Pictures in the entries below are excluded; copy only the lines from the one containing "4: (42, 74)" to the one containing "2: (175, 225)", both included.

*** Recorded information

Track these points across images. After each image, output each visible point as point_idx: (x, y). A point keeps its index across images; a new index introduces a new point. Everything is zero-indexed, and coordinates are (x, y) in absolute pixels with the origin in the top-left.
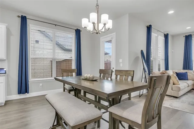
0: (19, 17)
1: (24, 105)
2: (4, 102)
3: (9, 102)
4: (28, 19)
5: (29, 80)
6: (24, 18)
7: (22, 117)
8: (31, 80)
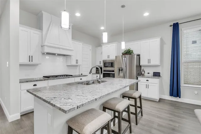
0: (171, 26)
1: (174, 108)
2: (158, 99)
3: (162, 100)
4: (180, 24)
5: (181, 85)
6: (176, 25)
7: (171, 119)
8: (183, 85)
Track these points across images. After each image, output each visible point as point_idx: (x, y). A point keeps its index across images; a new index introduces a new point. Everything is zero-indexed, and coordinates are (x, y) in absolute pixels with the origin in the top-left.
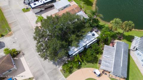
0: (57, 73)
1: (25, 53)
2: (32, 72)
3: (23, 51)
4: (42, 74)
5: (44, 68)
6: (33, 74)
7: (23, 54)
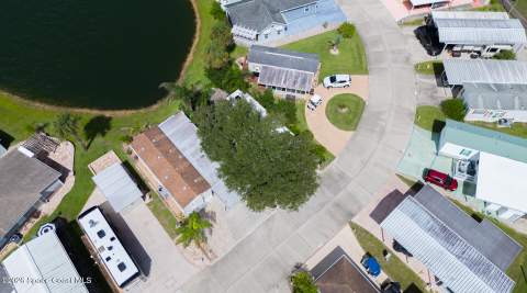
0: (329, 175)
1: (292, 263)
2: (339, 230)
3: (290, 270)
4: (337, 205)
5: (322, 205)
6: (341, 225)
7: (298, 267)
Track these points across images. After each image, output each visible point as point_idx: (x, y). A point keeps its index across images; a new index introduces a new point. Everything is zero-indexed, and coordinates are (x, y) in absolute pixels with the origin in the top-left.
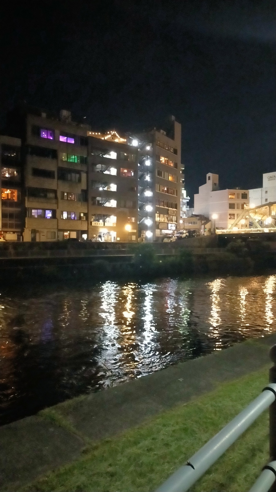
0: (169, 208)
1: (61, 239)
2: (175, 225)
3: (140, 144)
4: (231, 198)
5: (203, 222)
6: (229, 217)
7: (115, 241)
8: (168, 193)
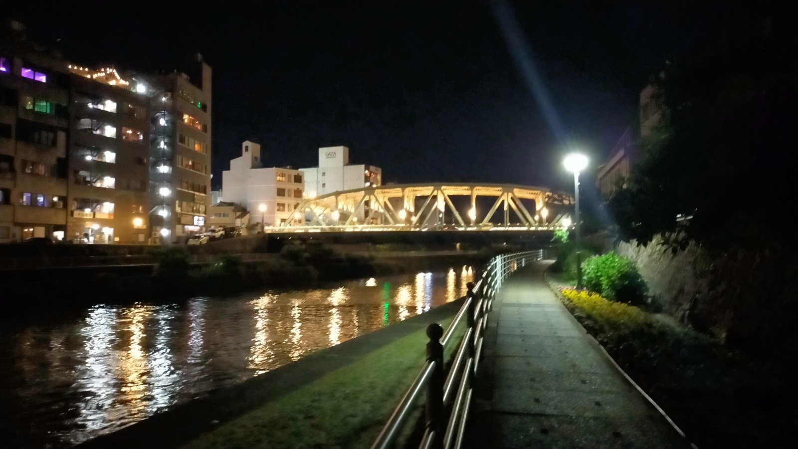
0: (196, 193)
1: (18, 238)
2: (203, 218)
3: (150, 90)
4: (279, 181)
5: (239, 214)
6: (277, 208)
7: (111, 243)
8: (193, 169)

******
*** Recorded information

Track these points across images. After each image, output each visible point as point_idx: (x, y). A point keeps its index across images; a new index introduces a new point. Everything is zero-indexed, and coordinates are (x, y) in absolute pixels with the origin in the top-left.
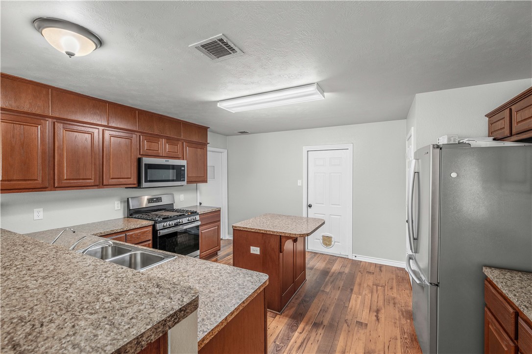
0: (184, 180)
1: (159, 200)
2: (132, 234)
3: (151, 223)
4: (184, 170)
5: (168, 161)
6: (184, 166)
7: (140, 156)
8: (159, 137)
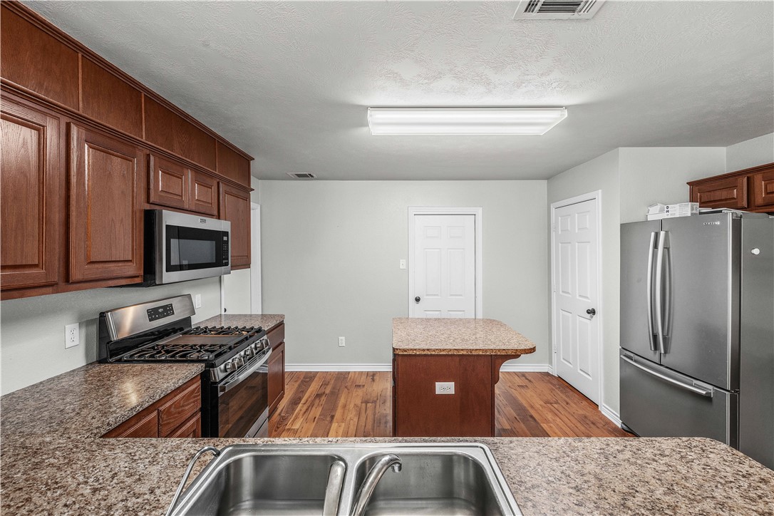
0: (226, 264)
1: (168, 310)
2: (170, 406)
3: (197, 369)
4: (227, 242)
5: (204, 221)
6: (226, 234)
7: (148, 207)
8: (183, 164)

******
*** Recorded information

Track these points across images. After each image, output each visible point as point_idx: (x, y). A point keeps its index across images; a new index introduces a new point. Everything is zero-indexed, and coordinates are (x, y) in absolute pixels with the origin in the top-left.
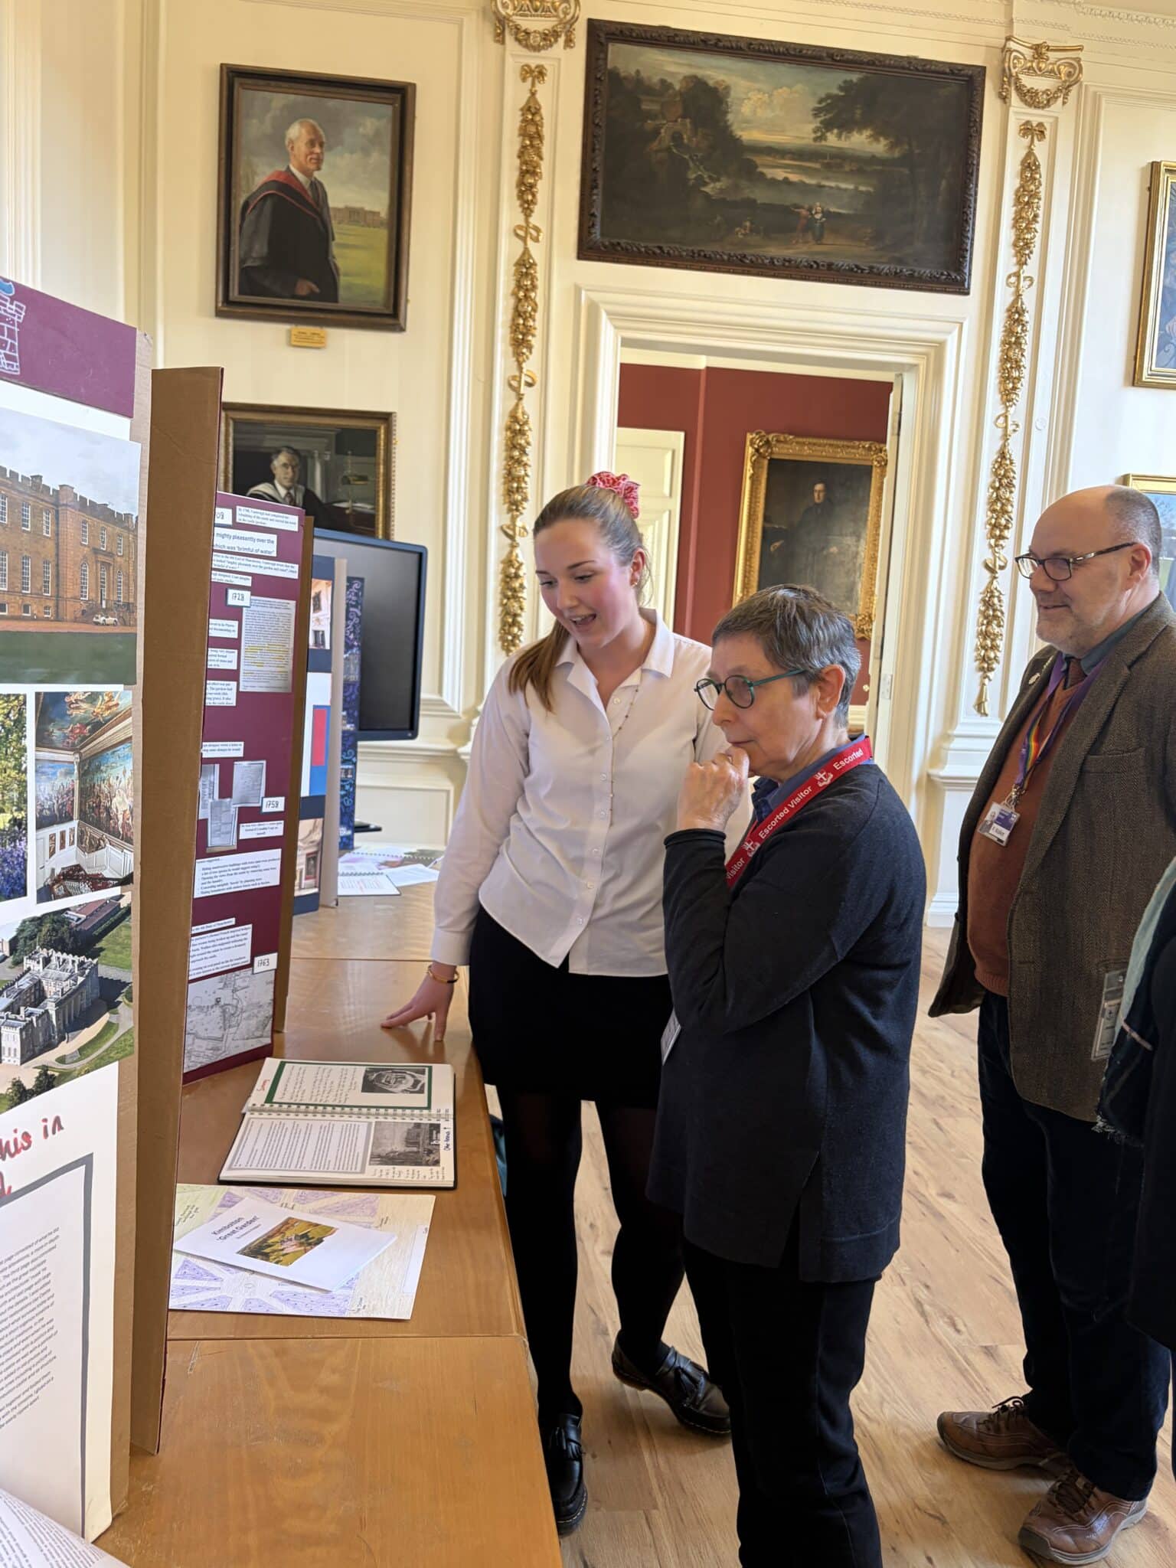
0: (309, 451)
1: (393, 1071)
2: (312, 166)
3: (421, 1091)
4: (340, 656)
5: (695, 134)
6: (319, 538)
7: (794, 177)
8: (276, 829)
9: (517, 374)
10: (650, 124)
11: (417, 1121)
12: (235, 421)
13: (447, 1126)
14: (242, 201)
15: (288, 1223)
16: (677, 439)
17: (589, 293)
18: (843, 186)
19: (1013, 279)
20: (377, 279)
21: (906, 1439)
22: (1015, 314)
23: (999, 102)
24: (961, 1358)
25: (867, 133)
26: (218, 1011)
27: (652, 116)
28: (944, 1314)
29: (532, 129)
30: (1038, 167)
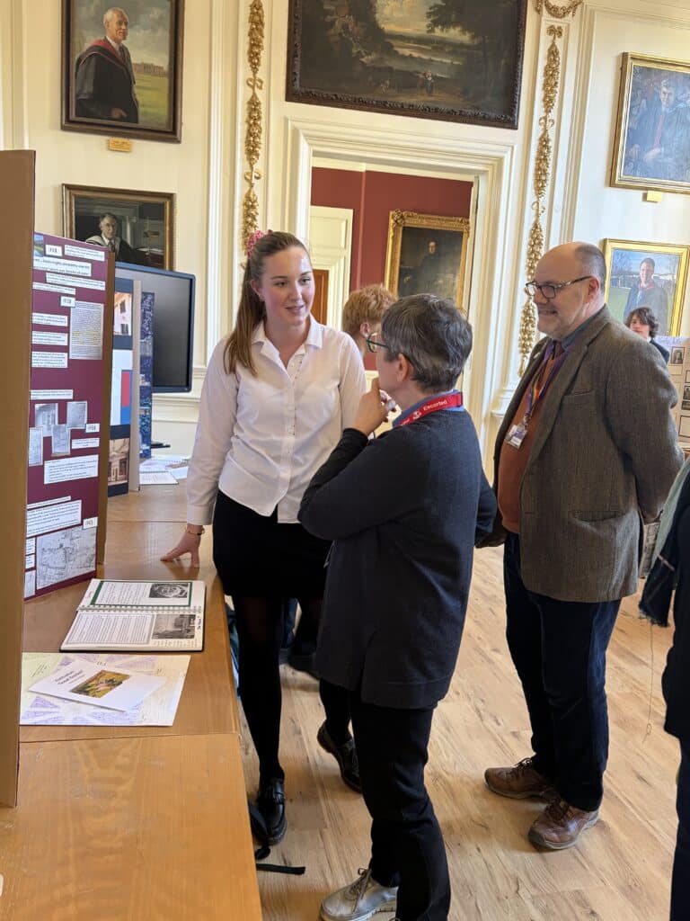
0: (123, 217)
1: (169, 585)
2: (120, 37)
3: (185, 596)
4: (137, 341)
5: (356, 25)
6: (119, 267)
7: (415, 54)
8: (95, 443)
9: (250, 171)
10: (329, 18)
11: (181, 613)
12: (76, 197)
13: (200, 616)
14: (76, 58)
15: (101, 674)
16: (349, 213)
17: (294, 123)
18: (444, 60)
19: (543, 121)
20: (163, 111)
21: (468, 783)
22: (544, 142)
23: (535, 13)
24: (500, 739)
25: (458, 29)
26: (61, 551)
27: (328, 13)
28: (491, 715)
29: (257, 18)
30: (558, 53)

******

## Written response
4: (42, 74)
5: (44, 68)
6: (33, 74)
7: (23, 54)
0: (329, 175)
1: (292, 263)
2: (339, 230)
3: (290, 270)
4: (337, 205)
5: (322, 205)
6: (341, 225)
7: (298, 267)
Track these points across images. After each image, output each visible point as point_idx: (x, y). A point keeps its index across images; a new index introduces a new point. Everything is zero-indexed, and coordinates are (x, y) in absolute pixels with the origin in the top-left.
0: (169, 208)
1: (61, 239)
2: (175, 225)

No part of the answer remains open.